Her rise to domestic power can be explained in many ways. In great part the failure of the husband to assert his own authority is responsible. But regardless of the explanation, the change in roles has helped diminish that femininity of the woman which is so conducive to marital happiness.

But no woman truly wants a submissive husband, nor does she wish to take his place. She may often try to dominate; this is merely experimentation. No one is more disappointed than she if her husband weakly permits her to make an inroad.

When she challenges her husband to assert his leadership, she will be pleased to submit if he asserts himself. Let him refuse the challenge, however, and she will take over, even if reluctantly. She will pay a high price for her seeming victory.

It is not surprising, therefore, that surveys of women’s aspirations almost unfailingly conclude that they want to be women in the traditional role of their sex.

For example, in a survey of hundreds of women by Cornell University researchers, not one expressed a preference for a husband less intelligent than herself. Other researchers have asked women what they would do if somehow they found themselves married to men less intelligent than they. Answers seldom varied.

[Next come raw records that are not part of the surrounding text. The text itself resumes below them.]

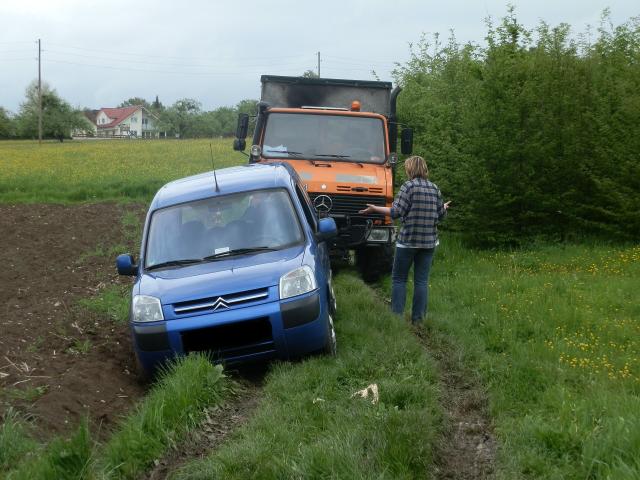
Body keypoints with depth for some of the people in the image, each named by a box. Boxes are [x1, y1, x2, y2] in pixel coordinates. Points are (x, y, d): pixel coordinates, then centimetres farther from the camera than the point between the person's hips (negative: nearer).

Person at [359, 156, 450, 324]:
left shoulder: (408, 186, -9)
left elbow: (397, 212, -15)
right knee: (422, 281, 7)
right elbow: (441, 215, 11)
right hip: (429, 241, 5)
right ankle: (418, 319, 8)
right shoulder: (434, 188, 7)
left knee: (399, 279, 6)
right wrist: (444, 207, 33)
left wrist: (375, 209, -5)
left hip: (408, 240, -5)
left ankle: (397, 316, 3)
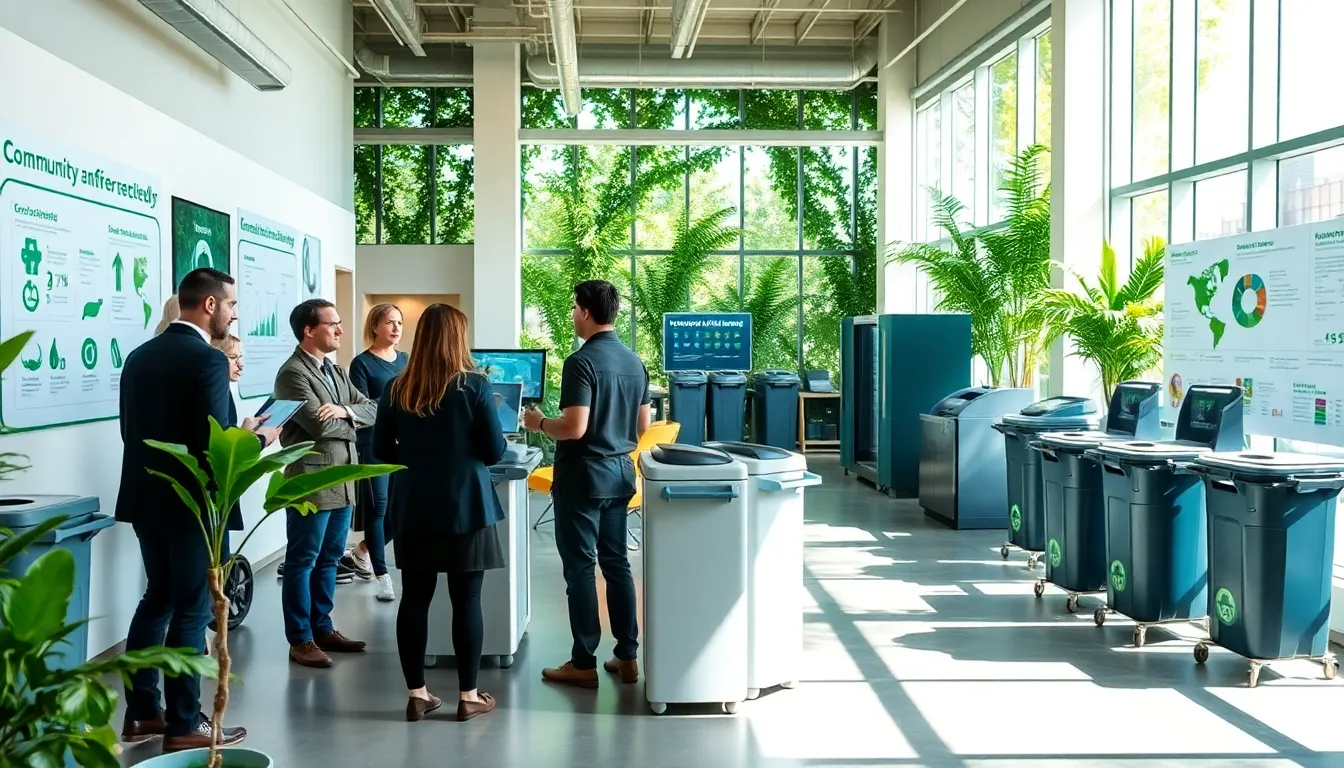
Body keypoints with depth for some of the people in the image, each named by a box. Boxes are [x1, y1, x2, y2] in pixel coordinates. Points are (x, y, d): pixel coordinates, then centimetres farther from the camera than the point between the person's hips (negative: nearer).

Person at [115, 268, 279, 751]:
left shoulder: (140, 356, 7)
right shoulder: (208, 360, -18)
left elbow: (132, 431, 11)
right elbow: (214, 445, -23)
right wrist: (256, 439, -3)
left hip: (147, 498, 8)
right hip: (193, 504, -8)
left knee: (157, 599, 19)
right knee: (191, 611, 2)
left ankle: (141, 713, 24)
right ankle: (184, 725, 10)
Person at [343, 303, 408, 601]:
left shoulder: (405, 360, 13)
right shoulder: (362, 363, -5)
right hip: (374, 443, -6)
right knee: (378, 507, -2)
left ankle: (362, 552, 30)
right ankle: (382, 577, 8)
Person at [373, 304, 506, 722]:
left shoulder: (397, 390, 0)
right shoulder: (474, 386, -9)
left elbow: (382, 452, 7)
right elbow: (495, 452, -7)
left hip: (413, 509, 3)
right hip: (465, 507, -3)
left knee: (414, 598, 9)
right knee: (466, 599, 4)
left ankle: (417, 694, 15)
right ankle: (468, 696, 10)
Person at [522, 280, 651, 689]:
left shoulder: (582, 362, -17)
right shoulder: (635, 361, 8)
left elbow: (575, 428, -23)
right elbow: (643, 427, 13)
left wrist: (539, 423, -6)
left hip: (583, 475, -8)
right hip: (620, 471, 8)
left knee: (580, 567, 1)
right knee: (616, 562, 13)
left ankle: (583, 664, 7)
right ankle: (627, 657, 18)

They would try never to emphasize their superiority; they would try never to let their husbands feel inferior. Why? Because to do so would deny the male his traditional role of leadership, and the female her traditional role of dependence.

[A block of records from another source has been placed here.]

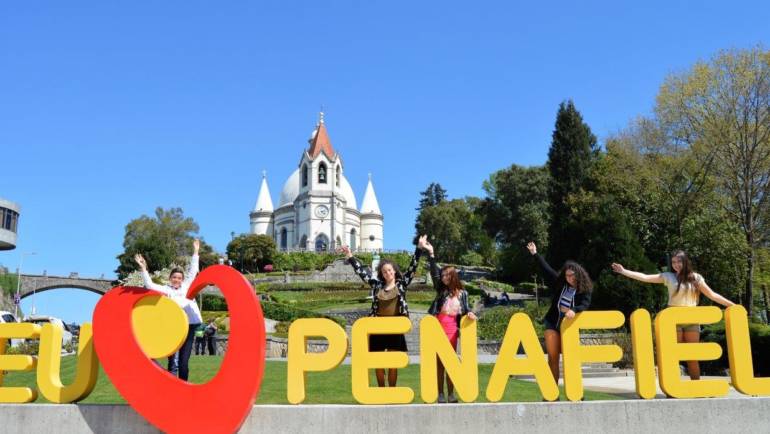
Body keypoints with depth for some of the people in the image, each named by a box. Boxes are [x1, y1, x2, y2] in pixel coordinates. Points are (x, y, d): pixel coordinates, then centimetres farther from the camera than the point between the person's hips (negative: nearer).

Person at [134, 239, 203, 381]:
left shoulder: (187, 285, 19)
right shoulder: (165, 289, 12)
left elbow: (192, 271, 19)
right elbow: (149, 285, 3)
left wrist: (195, 252, 19)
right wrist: (143, 268, -3)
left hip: (189, 325, 3)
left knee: (184, 362, 8)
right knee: (173, 362, -4)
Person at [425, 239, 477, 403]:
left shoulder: (462, 293, 9)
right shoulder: (441, 290, 7)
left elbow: (465, 308, 6)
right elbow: (434, 273, -3)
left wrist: (469, 313, -19)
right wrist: (431, 254, -12)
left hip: (452, 328, 1)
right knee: (439, 361, 1)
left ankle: (451, 394, 11)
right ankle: (440, 394, 5)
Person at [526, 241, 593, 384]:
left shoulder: (584, 290, -7)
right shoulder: (559, 283, 0)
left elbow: (585, 304, -22)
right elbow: (546, 269, 2)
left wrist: (574, 310, -42)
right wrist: (535, 254, 2)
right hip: (552, 324, 1)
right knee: (553, 358, -4)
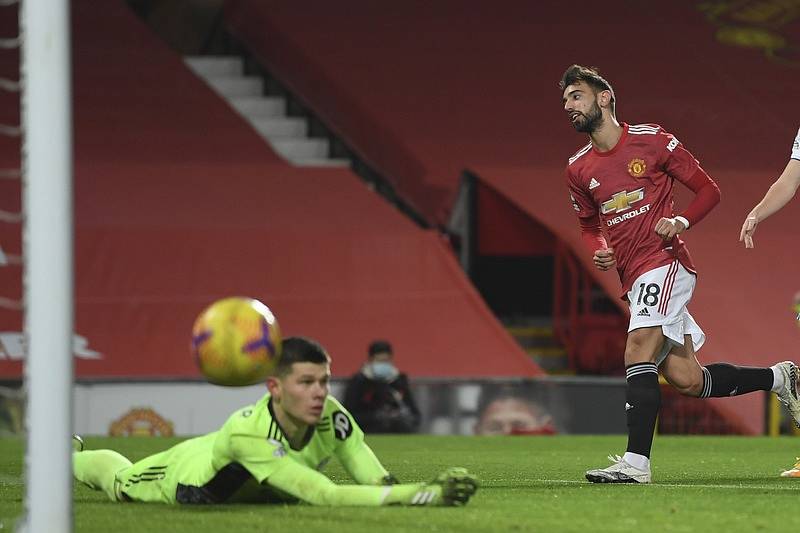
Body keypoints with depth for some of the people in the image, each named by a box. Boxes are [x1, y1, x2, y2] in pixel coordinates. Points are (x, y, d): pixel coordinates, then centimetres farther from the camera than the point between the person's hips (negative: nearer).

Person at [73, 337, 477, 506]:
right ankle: (68, 450, 62)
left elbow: (378, 483, -39)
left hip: (251, 491, 4)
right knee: (117, 478, 28)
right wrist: (422, 495, -67)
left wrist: (436, 487, -61)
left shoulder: (331, 416, -38)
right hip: (186, 474, -4)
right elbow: (325, 496, -59)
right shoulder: (247, 433, -52)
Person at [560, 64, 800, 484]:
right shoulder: (578, 170, 13)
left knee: (638, 352, -23)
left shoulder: (650, 140, -3)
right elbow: (589, 225, 27)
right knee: (686, 379, 3)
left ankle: (636, 462, -29)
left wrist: (681, 222, -16)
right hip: (634, 279, 6)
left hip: (664, 261, -6)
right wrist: (598, 250, 4)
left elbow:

A wife must allow her husband to assume his full prerogatives as the male; a husband must encourage his wife to be feminine. In no other way can two persons achieve their maximum potentiality in marriage.

Acceptance of a mate, like understanding, must also be based upon individual characteristics. Another word for acceptance is loyalty. Your mate deserves your loyalty at all times.

Some wives habitually compare their husband’s positions with those of relatives or neighbors. Often a wife nags her spouse because he does not earn as much as her brother or the man across the street. In such cases she is saying, in effect, that her husband is not competent. She is failing to accept him for what he is.

He may be a thoughtful husband, excellent father, considerate lover. By emphasizing one quality in which he does not compare favorably with another, she is expressing her failure to accept him as a husband and as a man.

She, therefore, is failing to provide the most important attribute for a happy marriage. She is failing to inspire her husband.

The Old-Fashioned Parents
The good old-fashioned mothers and the good old-fashioned dads,
With their good old-fashioned lassies and their good old-fashioned lads,
Still walk the lanes of loving in their simple, tender ways,
As they used to do back yonder in the good old-fashioned days.
They dwell in every city and they live in every town,
Contentedly and happy and not hungry for renown;
On every street you’ll find ’em in their simple garments clad,
The good old-fashioned mother and the good old-fashioned dad.
There are some who sigh for riches, there are some who yearn for fame,
And a few misguided people who no longer blush at shame;
But the world is full of mothers, and the world is full of dads;
Who are making sacrifices for their little girls and lads.
They are growing old together, arm in arm they walk along,
And their hearts with love are beating and their voices sweet with song;
They still share their disappointments and they share their pleasures, too,
And whatever be their fortune, to each other they are true.
They are watching at the bedside of a baby pale and white,
And they kneel and pray together for the care of God at night;
They are romping with their children in the fields of clover sweet,
And devotedly they guard them from the perils of the street.
They are here in countless numbers, just as they have always been,
And their glory is untainted by the selfish and the mean.
And I’d hate to still be living, it would dismal be and sad,
If we’d no old-fashioned mother and we’d no old-fashioned dad.